An important new aspect of the study is that it shows the complex relationship between different abdominal fat depots, which cannot be captured by conventional measurement methods (e.g., BMI). While abdominal tissue measurements outperformed BMI in predicting mortality risk, two significant findings should be highlighted: (1) VSR as a composite parameter is a stronger predictor of mortality and cardiovascular events than VAT and SAT alone; (2) for the first time, a “U-shaped” relationship between SAT area and all-cause mortality could be demonstrated, correlating with the so-called “obesity paradox” previously observed only for BMI. Notably, this study also confirmed the strong correlation between low muscle attenuation (i.e., myosteatosis) and mortality risk. The results of this study emphasize that the knowledge of BC and its importance as a value-added biomarker for mortality and cardiometabolic risk in general, but also for disease-specific mortality, continues to grow. Especially with the possibilities of AI-based, fully automated determination of BC parameters, we have an incredibly valuable and powerful tool at our disposal to obtain additional image-based patient information.
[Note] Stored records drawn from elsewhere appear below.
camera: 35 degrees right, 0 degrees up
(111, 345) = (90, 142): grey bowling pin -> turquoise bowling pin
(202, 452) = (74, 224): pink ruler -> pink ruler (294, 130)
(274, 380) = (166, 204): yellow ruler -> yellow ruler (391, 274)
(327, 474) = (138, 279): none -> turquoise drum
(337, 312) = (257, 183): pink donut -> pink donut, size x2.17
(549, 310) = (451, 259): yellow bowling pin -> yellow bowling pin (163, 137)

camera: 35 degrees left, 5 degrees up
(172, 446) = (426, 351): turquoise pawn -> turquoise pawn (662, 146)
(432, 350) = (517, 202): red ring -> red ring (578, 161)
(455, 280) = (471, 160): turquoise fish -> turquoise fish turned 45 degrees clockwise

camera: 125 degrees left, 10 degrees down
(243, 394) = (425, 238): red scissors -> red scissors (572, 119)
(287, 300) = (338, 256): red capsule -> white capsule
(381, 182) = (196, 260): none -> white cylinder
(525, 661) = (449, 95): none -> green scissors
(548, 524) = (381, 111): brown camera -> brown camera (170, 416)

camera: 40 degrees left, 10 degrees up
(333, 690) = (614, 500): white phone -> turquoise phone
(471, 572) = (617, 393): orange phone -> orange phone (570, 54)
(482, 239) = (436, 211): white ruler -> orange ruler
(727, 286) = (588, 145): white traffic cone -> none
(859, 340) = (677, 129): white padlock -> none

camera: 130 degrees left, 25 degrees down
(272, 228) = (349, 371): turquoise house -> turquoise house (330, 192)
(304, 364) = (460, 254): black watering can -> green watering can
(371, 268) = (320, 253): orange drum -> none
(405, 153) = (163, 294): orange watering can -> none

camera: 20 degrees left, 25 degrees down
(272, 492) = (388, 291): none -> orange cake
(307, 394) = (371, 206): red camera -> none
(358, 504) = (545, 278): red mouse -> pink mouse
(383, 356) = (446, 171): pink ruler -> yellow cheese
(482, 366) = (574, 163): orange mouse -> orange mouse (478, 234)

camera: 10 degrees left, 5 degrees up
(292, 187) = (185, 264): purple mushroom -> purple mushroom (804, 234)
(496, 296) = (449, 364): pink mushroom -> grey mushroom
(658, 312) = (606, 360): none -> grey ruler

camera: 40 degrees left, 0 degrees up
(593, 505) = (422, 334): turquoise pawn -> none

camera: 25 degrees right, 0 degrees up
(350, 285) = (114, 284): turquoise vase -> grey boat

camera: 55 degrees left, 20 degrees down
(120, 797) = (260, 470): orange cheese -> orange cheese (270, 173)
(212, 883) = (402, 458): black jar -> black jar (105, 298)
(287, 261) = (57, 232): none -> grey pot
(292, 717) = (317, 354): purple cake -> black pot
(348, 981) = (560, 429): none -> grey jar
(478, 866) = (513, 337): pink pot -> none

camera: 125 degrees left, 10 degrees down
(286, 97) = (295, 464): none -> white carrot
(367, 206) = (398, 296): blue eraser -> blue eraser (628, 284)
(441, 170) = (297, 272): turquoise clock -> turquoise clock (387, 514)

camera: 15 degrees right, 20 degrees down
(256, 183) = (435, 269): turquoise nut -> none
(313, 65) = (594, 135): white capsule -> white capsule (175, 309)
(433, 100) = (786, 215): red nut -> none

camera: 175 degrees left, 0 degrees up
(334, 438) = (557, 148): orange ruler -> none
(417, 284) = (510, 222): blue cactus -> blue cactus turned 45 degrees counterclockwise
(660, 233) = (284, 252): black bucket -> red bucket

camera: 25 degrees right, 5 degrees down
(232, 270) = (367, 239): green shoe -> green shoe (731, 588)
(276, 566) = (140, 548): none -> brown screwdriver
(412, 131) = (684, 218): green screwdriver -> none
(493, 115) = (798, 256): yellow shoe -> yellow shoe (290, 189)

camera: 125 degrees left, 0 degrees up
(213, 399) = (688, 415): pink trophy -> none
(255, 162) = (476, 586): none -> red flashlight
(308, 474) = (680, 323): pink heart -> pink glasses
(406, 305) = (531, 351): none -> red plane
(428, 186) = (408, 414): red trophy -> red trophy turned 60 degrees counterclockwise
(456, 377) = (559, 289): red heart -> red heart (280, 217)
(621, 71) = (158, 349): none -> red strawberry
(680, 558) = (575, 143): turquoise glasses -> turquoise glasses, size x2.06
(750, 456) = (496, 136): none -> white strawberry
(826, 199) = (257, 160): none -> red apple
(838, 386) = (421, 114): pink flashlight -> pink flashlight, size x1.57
However, this data also needs to be used and properly evaluated. Only when appropriate cut-off values and recommendations based on these values are available, BC parameters can compete with established clinical and anthropometric parameters as additional screening tools. Obviously, as confirmed in the study by Lee et al, they provide us with better predictive capabilities than, for example, BMI [6]. However, the main reason why BC parameters are not already included in every report is the lack of clarity in the radiology community on how they should be used and in what form they should be communicated with the clinical referral. It is no longer a question of proving that this additional information adds value, nor is it a question of the high complexity of measuring the BC parameters (especially with reliable algorithms and established pipelines). Rather, it is a matter of translating and exploiting the knowledge gained into applicable conditions. Clear reporting criteria are needed. These and related recommendations should be developed and validated jointly by radiologists and referring clinicians, similar to the RADS (Reporting and Data Systems) established for various types of reports [9]. An important aspect to mention here is that we, as radiology departments, are the producers of this information. As radiologists, we act as an important control center and gatekeeper for the correct interpretation of CT-based BC parameters.

Apart from standardization, other concerns currently hindering deep implementation in daily clinical routines include regulatory approval, commercial availability, reimbursement issues, and a lack of user-friendliness [2, 3]. In addition, standardization and acquisition of representative volumes for other imaging modalities for BC assessment remains a challenge for further studies.

In conclusion, the study by Lee et al emphasizes that BC assessment provides important additional information regarding the complexity of abdominal adipose tissue correlations and prognostic ability of abdominal fat. Fully automated AI-based tools offer the opportunity to utilize currently unused image data as value-added biomarkers. However, for the next step towards application in clinical routine, clear recommendations are needed on how to interpret and communicate BC parameters. As radiologists, we have an obligation to be at the forefront of developing and establishing such recommendations and application criteria.